Converting an equation to a standard 4th order polynomial.

[Shaun Jones]

I am trying to convert this equation into a fourth order polynomial (aTtop^4 + bTtop^3 + cTtop^2 + dTtop + e = 0).
I think I multiply each section by h/k?
Any help would be appreciated!

 

[yoscar04]

I am not sure what your problem is. Multiplying by h/k will leave you T_bot-T_top on the rhs.

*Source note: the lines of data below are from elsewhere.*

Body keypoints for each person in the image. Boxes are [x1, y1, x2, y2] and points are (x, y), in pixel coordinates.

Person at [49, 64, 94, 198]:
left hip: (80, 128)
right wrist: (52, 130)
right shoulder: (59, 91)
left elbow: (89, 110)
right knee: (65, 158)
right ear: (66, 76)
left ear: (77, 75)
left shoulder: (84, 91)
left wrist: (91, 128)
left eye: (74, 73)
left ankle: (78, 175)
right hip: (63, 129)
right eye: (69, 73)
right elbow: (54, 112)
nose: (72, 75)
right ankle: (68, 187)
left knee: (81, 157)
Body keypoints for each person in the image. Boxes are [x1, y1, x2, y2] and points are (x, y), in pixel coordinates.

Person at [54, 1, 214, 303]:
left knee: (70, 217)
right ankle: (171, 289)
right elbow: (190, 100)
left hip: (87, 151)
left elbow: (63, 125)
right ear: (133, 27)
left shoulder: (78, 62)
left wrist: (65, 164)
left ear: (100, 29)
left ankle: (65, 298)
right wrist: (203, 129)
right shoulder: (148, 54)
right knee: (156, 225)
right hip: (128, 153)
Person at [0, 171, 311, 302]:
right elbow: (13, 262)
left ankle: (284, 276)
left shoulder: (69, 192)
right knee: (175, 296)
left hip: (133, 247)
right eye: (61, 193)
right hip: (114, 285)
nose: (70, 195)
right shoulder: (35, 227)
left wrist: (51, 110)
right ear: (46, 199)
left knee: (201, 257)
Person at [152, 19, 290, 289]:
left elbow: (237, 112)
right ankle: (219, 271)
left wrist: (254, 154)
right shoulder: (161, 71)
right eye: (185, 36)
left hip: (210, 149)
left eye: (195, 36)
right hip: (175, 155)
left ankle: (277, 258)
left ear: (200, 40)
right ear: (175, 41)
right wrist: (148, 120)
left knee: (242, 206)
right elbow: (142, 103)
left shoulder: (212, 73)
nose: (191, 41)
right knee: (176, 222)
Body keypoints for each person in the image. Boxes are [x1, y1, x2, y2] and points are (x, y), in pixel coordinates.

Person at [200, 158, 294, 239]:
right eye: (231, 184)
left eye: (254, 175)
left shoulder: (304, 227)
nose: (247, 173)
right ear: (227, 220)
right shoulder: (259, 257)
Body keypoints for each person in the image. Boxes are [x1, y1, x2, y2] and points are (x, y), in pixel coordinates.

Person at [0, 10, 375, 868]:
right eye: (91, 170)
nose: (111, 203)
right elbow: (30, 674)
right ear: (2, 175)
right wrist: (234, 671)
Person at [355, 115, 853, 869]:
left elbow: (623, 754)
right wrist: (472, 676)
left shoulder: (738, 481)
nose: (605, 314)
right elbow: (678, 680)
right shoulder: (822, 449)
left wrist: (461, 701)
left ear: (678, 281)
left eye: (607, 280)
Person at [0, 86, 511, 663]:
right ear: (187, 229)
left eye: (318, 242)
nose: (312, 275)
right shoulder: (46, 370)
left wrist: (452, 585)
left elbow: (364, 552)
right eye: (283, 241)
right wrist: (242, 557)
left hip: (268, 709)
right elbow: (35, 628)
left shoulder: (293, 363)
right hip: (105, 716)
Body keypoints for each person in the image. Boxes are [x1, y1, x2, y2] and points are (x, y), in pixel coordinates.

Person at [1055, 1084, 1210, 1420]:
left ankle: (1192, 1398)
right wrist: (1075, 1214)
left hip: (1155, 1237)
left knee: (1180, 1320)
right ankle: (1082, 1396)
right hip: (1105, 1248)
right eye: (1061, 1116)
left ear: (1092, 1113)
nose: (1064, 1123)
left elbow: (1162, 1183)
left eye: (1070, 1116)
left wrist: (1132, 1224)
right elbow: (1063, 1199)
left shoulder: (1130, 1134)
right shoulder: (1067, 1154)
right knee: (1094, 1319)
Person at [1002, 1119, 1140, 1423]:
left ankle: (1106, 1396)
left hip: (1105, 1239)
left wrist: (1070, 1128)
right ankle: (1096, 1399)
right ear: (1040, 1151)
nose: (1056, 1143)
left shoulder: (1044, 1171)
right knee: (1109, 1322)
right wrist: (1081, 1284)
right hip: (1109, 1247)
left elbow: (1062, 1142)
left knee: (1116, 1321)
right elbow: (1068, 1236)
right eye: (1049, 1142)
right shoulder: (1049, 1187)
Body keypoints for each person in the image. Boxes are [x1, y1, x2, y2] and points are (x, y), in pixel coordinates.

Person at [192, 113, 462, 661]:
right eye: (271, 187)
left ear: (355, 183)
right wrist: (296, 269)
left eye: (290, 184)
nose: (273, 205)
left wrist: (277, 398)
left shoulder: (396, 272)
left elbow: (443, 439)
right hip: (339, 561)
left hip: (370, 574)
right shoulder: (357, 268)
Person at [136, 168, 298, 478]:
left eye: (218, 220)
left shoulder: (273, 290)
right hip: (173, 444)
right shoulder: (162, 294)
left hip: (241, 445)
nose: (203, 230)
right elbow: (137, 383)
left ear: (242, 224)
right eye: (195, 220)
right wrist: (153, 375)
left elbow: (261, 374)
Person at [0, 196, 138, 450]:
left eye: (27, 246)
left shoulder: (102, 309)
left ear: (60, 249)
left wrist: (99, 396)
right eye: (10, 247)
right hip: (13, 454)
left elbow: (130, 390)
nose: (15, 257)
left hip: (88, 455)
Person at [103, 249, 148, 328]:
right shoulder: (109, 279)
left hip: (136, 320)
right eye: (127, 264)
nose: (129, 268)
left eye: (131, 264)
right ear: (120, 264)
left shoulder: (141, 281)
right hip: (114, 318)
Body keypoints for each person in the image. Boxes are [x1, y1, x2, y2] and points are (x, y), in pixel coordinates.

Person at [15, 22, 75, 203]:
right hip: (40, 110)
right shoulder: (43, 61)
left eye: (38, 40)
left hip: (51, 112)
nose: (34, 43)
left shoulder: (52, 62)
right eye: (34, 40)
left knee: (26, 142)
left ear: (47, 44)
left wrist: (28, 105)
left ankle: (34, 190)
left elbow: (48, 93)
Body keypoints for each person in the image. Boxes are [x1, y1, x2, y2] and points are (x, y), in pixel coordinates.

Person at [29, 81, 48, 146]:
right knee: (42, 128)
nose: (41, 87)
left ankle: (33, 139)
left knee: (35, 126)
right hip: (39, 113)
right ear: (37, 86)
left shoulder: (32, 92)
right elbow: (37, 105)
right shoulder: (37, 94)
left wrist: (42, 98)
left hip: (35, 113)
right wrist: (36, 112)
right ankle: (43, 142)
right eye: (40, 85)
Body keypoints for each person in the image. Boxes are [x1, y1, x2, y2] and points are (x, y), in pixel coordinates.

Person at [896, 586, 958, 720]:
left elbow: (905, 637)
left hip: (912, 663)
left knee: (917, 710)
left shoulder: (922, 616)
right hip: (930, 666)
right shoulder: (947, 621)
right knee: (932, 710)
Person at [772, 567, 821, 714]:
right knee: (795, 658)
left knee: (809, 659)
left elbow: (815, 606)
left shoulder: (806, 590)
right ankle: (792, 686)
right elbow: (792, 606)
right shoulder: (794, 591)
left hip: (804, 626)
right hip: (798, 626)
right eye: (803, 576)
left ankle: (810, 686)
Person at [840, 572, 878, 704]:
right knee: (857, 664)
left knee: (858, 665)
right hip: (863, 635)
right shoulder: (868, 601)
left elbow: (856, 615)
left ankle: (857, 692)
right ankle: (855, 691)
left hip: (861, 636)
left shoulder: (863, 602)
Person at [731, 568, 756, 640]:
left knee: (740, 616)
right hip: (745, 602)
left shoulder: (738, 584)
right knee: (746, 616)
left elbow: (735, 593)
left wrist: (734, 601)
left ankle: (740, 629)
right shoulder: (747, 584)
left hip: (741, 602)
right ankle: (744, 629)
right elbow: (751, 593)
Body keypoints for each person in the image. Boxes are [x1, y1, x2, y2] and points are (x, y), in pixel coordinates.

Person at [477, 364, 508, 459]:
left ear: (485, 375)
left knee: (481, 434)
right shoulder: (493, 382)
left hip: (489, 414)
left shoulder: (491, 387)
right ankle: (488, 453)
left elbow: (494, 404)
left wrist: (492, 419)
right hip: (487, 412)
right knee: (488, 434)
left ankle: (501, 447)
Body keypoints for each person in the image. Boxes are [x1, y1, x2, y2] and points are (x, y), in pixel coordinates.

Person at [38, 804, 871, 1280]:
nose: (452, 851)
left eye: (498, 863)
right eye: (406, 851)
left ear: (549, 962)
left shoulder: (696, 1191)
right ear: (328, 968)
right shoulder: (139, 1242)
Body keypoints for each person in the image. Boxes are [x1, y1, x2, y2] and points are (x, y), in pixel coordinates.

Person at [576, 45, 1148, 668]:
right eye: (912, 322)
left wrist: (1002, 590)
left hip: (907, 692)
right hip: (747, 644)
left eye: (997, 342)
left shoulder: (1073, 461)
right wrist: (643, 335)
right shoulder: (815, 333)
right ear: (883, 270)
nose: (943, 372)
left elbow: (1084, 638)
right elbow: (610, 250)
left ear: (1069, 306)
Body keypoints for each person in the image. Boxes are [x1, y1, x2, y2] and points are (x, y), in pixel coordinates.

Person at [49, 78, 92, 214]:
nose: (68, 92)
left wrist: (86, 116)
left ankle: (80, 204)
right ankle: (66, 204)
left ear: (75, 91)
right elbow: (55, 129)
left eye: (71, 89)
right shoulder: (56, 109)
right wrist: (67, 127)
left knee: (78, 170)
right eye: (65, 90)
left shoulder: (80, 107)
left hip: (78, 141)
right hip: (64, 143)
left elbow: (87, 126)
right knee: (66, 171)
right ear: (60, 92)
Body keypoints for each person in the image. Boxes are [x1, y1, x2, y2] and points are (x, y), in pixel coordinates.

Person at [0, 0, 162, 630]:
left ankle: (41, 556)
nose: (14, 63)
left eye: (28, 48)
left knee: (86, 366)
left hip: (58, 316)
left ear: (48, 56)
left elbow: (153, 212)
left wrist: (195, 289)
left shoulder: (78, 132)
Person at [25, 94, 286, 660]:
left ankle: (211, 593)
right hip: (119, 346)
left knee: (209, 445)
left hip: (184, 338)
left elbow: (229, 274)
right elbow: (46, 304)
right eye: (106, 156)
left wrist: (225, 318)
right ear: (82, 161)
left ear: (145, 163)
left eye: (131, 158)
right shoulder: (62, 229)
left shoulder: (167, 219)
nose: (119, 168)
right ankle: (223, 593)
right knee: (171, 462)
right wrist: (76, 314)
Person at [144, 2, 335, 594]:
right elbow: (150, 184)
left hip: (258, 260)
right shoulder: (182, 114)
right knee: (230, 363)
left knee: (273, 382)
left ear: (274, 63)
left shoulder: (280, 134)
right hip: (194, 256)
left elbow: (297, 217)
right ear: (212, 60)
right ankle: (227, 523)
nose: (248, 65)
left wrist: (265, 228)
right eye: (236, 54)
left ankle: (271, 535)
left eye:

Your equation contains already a fourth order polynomial.

 

[HallsofIvy]

With yocar04's suggestion, multiplying by h/k, we have
$$-(h/k)(1- \alpha)F_{SW}- (h/k)F_{other}+ 0.95\cdot 5.67\cdot 10^{-8}(h/k) T_{top}^4= -T_{top}+ T_{bot}$$.

That can be written
$$0.95\cdot 5.67\cdot 10^{-8}(h/k) T_{top}^4+ T_{top}+ -(h/k)(1- \alpha)F_{SW}- (h/k)F_{other}- T_{bot}= 0$$.

That is precisely the form you want with $$a= 0.95\cdot 5.67\cdot 10^{-8}(h/k)$$, b=0, c= 0, d= 1, and $$e= -(h/k)(1- \alpha)F_{SW}- (h/k)F_{other}- T_{bot}$$.